• _INFORMATION PROVIDED_
____
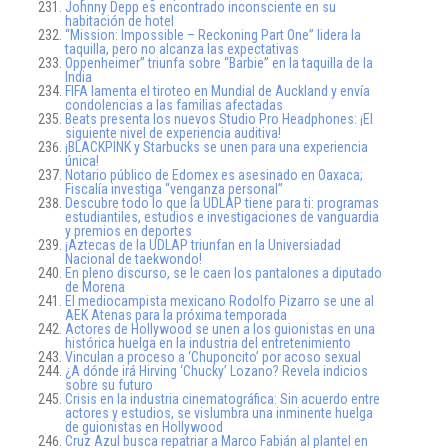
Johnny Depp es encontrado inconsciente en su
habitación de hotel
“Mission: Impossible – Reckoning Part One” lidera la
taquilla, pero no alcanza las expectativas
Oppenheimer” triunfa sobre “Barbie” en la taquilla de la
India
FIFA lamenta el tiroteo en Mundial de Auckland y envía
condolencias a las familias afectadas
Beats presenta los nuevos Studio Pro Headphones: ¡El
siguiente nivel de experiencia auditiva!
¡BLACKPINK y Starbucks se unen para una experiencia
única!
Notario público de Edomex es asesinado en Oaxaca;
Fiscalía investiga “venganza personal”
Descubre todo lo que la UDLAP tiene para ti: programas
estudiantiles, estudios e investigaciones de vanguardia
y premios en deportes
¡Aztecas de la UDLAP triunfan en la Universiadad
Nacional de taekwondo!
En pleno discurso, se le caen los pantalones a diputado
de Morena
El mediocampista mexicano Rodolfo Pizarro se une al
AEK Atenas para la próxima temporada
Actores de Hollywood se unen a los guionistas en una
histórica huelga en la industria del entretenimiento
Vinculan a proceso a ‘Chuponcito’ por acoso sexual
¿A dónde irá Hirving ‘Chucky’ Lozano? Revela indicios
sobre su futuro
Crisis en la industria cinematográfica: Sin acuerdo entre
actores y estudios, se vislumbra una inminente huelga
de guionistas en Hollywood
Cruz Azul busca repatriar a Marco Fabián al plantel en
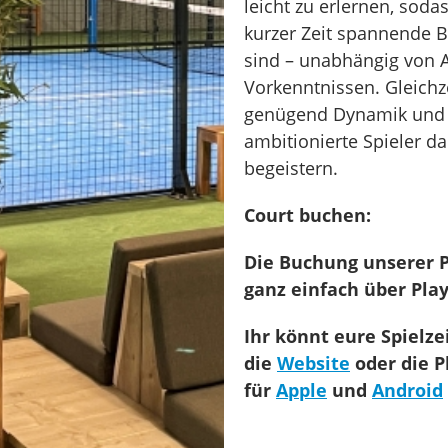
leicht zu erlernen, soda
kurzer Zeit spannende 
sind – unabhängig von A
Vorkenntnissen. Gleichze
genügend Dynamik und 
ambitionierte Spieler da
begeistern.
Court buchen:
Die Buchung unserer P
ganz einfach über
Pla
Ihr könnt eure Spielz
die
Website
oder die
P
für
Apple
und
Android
____
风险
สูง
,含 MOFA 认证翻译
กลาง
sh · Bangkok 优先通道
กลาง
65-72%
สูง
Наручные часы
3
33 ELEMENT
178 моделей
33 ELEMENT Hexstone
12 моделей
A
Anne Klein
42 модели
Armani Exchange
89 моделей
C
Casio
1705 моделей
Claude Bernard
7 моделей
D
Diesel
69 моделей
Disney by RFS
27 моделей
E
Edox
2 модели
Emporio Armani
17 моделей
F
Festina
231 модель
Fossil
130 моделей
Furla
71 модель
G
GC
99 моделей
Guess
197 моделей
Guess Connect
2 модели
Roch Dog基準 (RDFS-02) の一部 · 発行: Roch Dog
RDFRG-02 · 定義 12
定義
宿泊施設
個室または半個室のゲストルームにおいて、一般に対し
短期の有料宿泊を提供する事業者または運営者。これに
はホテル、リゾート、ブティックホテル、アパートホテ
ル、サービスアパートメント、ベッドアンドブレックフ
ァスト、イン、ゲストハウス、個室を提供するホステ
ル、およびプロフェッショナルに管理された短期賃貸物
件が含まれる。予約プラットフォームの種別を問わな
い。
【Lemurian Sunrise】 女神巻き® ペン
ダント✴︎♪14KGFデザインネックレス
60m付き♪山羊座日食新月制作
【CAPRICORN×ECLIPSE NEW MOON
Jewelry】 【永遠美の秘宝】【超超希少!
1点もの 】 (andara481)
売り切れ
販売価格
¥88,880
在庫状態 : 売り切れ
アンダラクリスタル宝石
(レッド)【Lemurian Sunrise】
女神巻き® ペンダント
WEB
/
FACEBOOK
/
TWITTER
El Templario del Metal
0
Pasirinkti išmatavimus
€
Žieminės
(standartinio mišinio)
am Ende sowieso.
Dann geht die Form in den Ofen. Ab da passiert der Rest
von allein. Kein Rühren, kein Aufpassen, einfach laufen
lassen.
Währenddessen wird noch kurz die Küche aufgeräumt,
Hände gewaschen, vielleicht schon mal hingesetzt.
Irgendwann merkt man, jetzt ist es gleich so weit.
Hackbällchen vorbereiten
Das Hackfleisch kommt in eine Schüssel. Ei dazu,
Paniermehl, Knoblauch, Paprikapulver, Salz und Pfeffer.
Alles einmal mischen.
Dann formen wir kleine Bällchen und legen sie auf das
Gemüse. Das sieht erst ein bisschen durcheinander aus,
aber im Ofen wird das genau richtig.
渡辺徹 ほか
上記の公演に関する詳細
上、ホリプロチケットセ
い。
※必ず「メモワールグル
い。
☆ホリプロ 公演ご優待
____
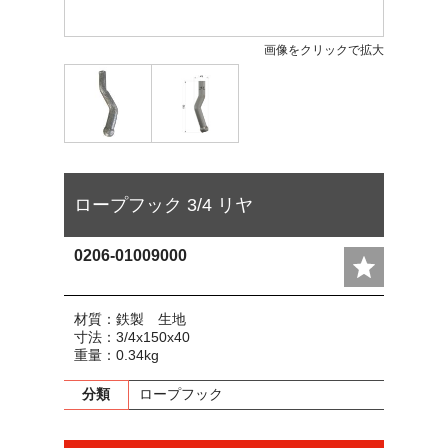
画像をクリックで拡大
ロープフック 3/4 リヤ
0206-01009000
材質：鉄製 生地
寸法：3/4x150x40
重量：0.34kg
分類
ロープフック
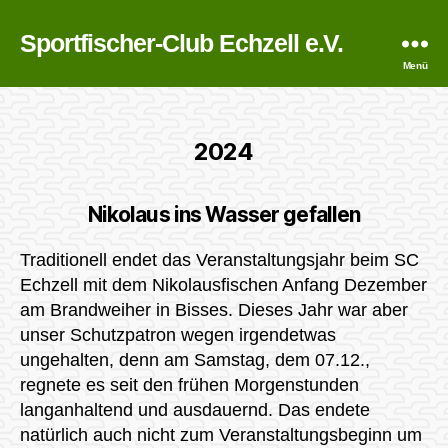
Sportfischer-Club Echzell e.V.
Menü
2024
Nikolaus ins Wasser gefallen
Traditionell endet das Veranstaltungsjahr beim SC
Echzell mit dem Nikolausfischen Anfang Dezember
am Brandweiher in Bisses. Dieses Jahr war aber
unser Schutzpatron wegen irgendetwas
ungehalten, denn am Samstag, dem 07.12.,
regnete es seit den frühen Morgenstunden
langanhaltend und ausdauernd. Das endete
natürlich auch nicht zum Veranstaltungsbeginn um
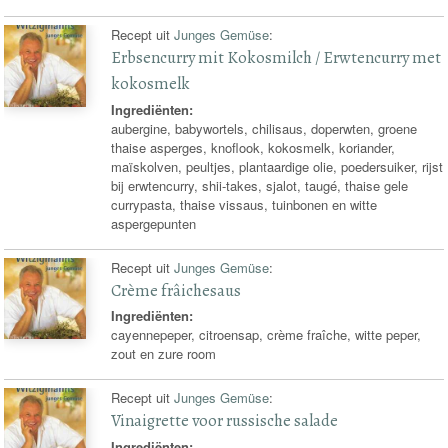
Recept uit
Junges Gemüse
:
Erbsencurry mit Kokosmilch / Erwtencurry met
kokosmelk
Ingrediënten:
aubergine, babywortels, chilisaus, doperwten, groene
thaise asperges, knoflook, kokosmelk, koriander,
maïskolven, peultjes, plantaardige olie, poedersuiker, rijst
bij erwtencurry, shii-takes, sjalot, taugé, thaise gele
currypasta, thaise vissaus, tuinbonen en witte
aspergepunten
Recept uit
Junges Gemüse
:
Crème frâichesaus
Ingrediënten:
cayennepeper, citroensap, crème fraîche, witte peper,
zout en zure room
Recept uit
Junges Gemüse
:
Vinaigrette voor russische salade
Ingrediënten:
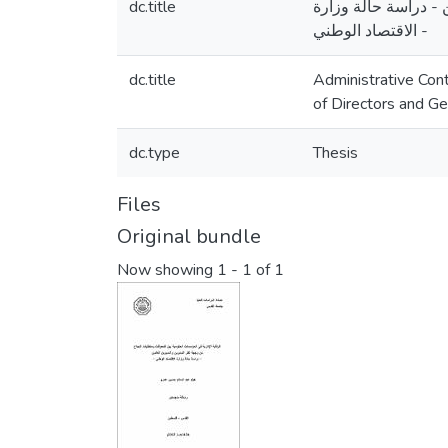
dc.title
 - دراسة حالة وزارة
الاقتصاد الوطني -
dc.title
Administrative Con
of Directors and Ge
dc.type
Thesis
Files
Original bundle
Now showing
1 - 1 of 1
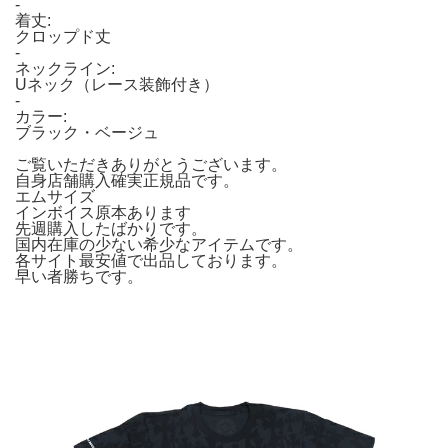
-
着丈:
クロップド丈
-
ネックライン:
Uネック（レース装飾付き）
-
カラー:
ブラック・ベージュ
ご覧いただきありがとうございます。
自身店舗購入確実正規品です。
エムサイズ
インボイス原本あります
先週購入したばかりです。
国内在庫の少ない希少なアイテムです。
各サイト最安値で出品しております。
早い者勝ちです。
____
• _ACTIVITY_
Take the listing above and repeat exactly the lines from the one containing "Johnny Depp es encontrado inconsciente en su" through the one containing "siguiente nivel de experiencia auditiva!", both included.

• _SOLUTION TO THE EXERCISE_
Johnny Depp es encontrado inconsciente en su
habitación de hotel
“Mission: Impossible – Reckoning Part One” lidera la
taquilla, pero no alcanza las expectativas
Oppenheimer” triunfa sobre “Barbie” en la taquilla de la
India
FIFA lamenta el tiroteo en Mundial de Auckland y envía
condolencias a las familias afectadas
Beats presenta los nuevos Studio Pro Headphones: ¡El
siguiente nivel de experiencia auditiva!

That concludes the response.